I’ll never forget how great it felt when I first discovered El Gato Negro, my first experience with a Latino superhero. For a kid that rarely saw people that looked like him in any form of mainstream media, it meant the world. I reflected back on that day in the library after hearing about DC and Marvel Comics’ recent announcements about their comic books.
Earlier this month, DC Comics revealed that a “prominent” character would be coming out of the closet (it was officially revealed last week that the Green Lantern would be reintroduced as a gay character). Not to be outdone, Marvel Comics announced that Astonishing X-Men #51 would feature the first same-sex wedding in the company’s history after X-Men member Northstar (who has been openly gay since 1992) proposed to his longtime boyfriend in the previous issue.

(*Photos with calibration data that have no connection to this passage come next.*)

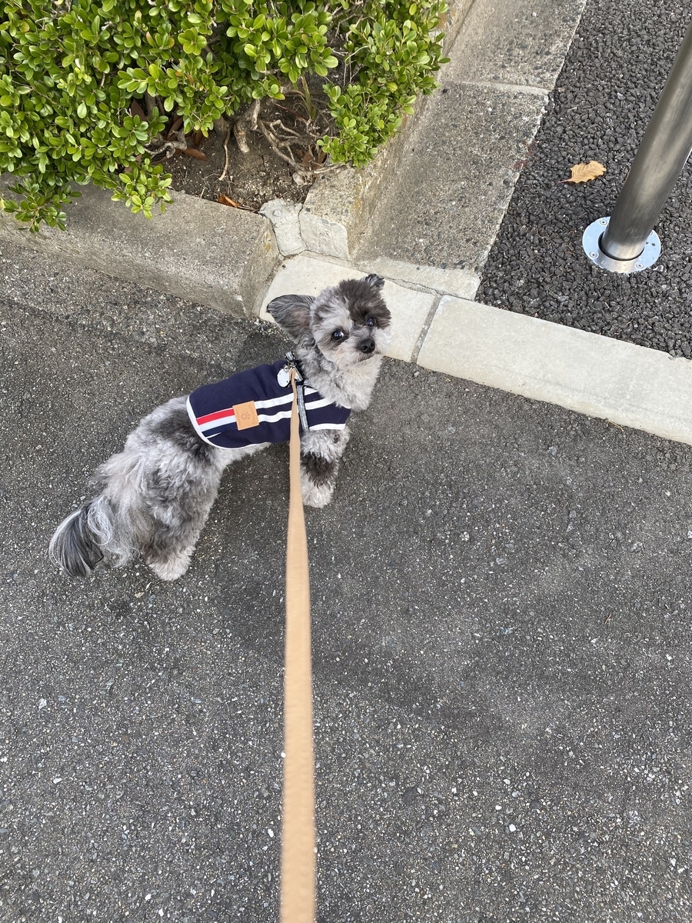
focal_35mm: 26
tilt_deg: -62.7
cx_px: 346
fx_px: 693
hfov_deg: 53.1
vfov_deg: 67.3
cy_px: 462
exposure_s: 1/129
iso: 32
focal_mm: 4.25
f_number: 1.8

Although there is a preexisting history of openly gay characters in comic books (including the ongoing Batman and Robin debate), their treatment in comic books hasn’t always been too, um, positive. So what makes things different this time around? For starters, DC and Marvel are the two biggest comic book companies in the world. Archie, for example, featured a same-sex marriage earlier this year, but the reality is that Archie cannot compete with the Big Two. Secondly, it seems as if both DC and Marvel are going to do a better job with how they treat and develop these story lines (in other words, the Green Lantern isn’t going to be killed off anytime soon…I’m hoping).
These announcements by the comic book giants are in line with an approach to make the comic book universe more reflective of our modern society (as we pointed out with the new Spiderman). But there is a difference between changing the race/ethnicity of a popular character and changing her/his sexual orientation.
This has been evidenced by some of the backlash from conservative groups like One Million Moms who are pressuring the comic book companies to “change and cancel all plans of homosexual superhero characters immediately.” Because, you know, kids look up to superheroes and the last thing we want is for them to admire a gay superhero.
Even if DC and Marvel’s motives behind these decisions aren’t 100% pure (their number one goal is to make money of course), I still applaud their efforts. It’s just another example of art imitating life, and it’s a good thing it’s happening. The unfortunate part of it all is that groups like One Million Moms are more worried on the “negatives” of a gay comic book superhero instead of considering the positives.
It’s no secret that we live in an extremely heterosexist society, and while a gay Green Lantern may not change the (real) world, it is a step in the right direction. At the very least, the Green Lantern may have the same effect for a kid that El Gato Negro had for me. And if that’s the case, who is anyone to say that gay superheroes don’t belong in comic books.